Using the records below, find every line that includes "Riser" and copy it.

____

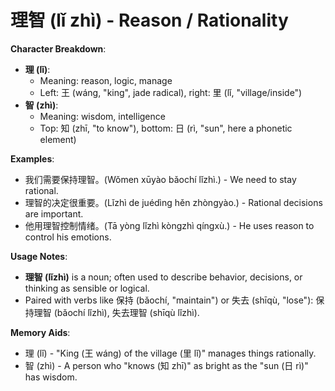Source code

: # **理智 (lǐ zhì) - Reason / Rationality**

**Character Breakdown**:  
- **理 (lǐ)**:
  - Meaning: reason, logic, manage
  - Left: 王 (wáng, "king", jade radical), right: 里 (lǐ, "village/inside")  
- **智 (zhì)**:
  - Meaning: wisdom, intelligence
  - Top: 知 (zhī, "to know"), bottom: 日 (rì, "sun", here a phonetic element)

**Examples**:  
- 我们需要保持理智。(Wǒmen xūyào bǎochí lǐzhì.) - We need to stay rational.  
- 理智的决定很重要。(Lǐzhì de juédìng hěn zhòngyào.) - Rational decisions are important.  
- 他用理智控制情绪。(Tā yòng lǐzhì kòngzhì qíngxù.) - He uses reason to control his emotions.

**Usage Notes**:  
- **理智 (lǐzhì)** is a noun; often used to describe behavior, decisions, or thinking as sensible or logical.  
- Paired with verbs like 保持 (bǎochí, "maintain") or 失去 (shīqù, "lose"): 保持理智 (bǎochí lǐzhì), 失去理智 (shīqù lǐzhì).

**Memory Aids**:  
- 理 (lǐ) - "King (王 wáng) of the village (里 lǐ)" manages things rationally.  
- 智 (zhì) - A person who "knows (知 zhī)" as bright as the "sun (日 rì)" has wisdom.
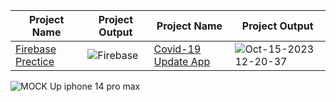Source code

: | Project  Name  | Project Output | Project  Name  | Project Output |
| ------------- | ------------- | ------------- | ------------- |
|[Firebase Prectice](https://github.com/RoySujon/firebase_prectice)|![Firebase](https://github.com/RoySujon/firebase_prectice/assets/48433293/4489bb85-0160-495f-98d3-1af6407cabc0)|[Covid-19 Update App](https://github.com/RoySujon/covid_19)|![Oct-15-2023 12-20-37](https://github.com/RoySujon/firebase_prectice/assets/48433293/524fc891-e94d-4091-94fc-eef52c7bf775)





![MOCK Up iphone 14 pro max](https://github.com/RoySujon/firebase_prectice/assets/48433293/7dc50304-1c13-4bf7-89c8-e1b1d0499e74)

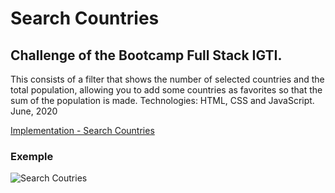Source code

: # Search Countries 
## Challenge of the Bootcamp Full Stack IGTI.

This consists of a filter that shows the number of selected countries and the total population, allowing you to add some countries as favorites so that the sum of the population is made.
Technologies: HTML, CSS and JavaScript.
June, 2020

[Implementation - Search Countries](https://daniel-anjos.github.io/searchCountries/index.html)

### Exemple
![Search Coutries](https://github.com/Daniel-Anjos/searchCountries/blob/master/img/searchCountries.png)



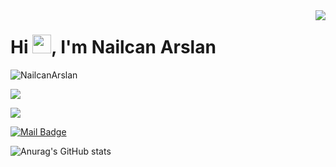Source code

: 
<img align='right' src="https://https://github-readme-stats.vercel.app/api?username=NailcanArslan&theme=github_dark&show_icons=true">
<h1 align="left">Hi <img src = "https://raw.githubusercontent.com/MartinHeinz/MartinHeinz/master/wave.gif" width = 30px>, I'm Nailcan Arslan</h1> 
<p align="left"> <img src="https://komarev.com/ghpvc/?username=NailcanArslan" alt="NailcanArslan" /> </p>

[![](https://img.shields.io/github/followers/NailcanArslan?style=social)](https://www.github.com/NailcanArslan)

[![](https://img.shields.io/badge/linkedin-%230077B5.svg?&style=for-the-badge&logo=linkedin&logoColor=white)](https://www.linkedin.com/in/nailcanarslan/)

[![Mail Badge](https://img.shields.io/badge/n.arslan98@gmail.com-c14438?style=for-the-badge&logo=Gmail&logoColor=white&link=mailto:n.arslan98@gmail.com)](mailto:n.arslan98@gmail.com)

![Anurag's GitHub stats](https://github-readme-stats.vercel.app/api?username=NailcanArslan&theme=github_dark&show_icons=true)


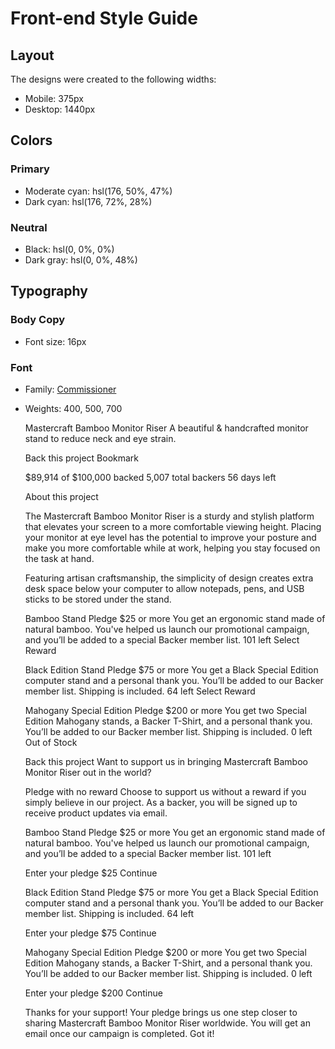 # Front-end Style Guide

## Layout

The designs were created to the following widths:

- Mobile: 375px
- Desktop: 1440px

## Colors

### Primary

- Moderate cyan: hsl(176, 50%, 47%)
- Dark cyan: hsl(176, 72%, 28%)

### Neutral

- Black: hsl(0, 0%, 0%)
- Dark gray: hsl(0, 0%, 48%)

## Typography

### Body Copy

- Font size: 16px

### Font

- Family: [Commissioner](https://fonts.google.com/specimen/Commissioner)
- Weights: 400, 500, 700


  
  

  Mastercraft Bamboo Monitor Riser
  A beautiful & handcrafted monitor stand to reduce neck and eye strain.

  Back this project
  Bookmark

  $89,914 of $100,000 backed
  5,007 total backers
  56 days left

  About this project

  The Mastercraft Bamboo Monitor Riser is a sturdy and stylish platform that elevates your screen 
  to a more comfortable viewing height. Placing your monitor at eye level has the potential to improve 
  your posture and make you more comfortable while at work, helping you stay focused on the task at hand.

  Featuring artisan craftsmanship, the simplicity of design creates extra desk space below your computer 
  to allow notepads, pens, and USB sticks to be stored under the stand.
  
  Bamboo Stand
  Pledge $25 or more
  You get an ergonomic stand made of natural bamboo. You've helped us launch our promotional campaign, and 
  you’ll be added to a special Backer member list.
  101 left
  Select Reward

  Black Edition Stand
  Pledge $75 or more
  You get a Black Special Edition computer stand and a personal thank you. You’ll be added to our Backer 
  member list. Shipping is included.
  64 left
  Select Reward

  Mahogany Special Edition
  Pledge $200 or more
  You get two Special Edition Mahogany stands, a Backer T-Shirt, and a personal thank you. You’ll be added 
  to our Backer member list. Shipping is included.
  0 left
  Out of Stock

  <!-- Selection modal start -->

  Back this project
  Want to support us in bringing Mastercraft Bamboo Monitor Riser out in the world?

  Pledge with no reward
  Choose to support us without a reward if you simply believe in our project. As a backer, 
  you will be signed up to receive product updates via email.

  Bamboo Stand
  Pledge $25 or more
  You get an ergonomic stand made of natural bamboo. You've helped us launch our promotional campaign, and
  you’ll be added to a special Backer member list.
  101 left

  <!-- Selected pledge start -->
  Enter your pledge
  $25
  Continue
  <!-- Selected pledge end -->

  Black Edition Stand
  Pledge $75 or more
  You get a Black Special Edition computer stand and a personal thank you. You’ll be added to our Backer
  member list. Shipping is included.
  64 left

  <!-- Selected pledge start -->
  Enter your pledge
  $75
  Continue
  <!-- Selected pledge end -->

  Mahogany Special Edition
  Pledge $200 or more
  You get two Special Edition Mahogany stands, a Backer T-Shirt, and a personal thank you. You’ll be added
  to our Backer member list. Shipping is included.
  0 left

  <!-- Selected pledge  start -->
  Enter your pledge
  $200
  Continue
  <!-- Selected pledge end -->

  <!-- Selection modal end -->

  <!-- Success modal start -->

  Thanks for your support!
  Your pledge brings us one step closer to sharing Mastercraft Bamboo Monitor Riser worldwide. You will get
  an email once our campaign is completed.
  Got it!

____

## Exercise solution:
  Mastercraft Bamboo Monitor Riser
  The Mastercraft Bamboo Monitor Riser is a sturdy and stylish platform that elevates your screen 
  Want to support us in bringing Mastercraft Bamboo Monitor Riser out in the world?
  Your pledge brings us one step closer to sharing Mastercraft Bamboo Monitor Riser worldwide. You will get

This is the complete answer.